Image of the U.S. Constitution
The U.S. Constitution, Wiki Commons, public domain

Marx believed that the U.S. — what he termed “the bourgeois republic” — was the final form of state, one to so eviscerate the human soul that its citizens would rebound off the bottom of existence like a collapsing supernova off its iron core. A luminous new beginning would commence with a revolution that would be the simultaneous birth of a utopian social life. In W. R. Newell’s spellbinding contribution to Confronting the Constitution we witness the broad scope of Marxist thought with its predictions of capitalism’s outcome and the state its married to. From the pen of Marx (1818–1883) we find him simultaneously dazzling, inane, alluring, and self-contradictory. His motive force was a passionate fear of the disenchantment of Man, from which, ironically, he created a social-political theory to ensure it.

“The core of Marxism’s appeal is the yearning for wholeness,” writes Newell, “for an existence that unites the personal and collective satisfaction. The breakdowns [of capitalism] are inevitable [to Marx] because capitalism must function by robbing man of a wholeness whose lack is, in the long run, unbearable to our species.” The New Deal, social welfare programs, and Keynesian economics are not patches to capitalism that would have swayed Marx, according to Newell. Such ameliorations would not conceal even bigger problems in America: “[It’s] not so much capitalism’s success as American’s apparent unawareness of this unbearable schism in their lives… They seem content with fragmentation, with parceling themselves out among their private, economic, and public pursuits… in family or love life, in religion, or even hobbies and leisure, [viewing] the political system as a means to these private satisfactions.” Born and raised in that system, this doesn’t sound so bad to me, but to Marx, we are reduced “to the service of biological existence alone.” And yet, I pursue the 3-Rs and painting between hikes with my dogs in the wilderness, free from the grind. Though it wasn’t always this way. I traded my youth for it. To Marx, this is tyranny on a small scale, where “America frustrates tyranny of the large-scale terrible kind by routinizing it into a universal, endless series of minor victories over others in commerce.” Precisely what America’s Framers considered a great achievement because it channels the most quarrelsome aspects of bipeds into relatively benign commercial interests.
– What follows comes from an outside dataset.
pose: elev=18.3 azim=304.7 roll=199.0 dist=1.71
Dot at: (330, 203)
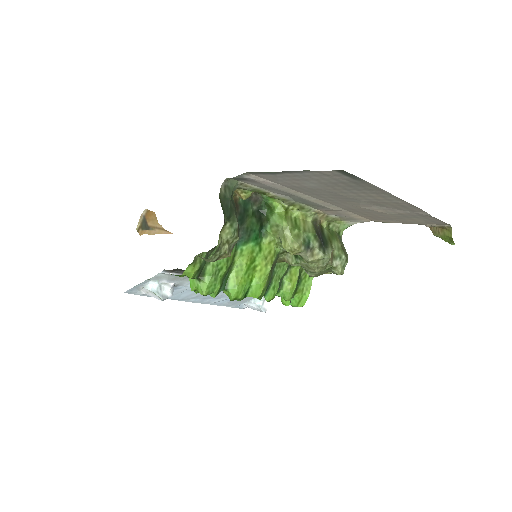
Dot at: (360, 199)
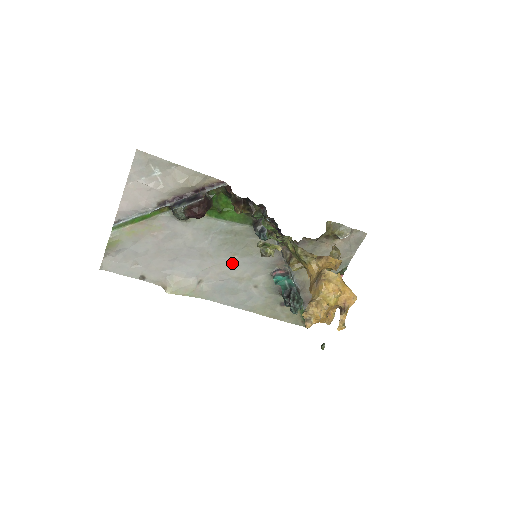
In agreement with Rousseau, Marx found liberal individualism, for which capitalism is the servant, “to have truncated the human spirit,” with a “longing for a restored polis the Framers wished to dampen.” And that’s really the point. Marx, like Rousseau, had serious concerns about the evolution of individualism. In Germanic fashion, Marx wants the passion of the Volk, the clan, the tribe, on nation-state scales of mass populations that defy the very possibility of tribe, other than the disconnected, faceless, political tribes we have today. These are not the thick communities Marx ached for.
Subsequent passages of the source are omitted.